### EXERCISE REQUIREMENTS:
Scan the listing below and copy every line holding "Tinctures".

────

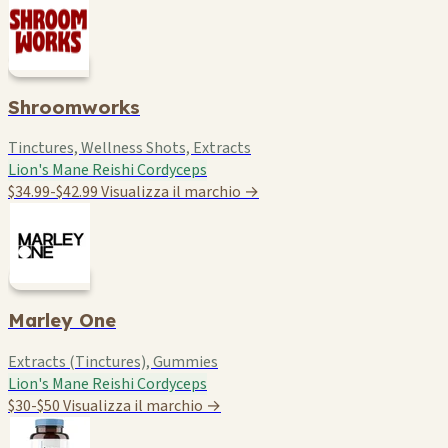
Shroomworks
Tinctures, Wellness Shots, Extracts
Lion's Mane
Reishi
Cordyceps
$34.99-$42.99
Visualizza il marchio →
Marley One
Extracts (Tinctures), Gummies
Lion's Mane
Reishi
Cordyceps
$30-$50
Visualizza il marchio →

────

### THE ANSWER:
Tinctures, Wellness Shots, Extracts
Extracts (Tinctures), Gummies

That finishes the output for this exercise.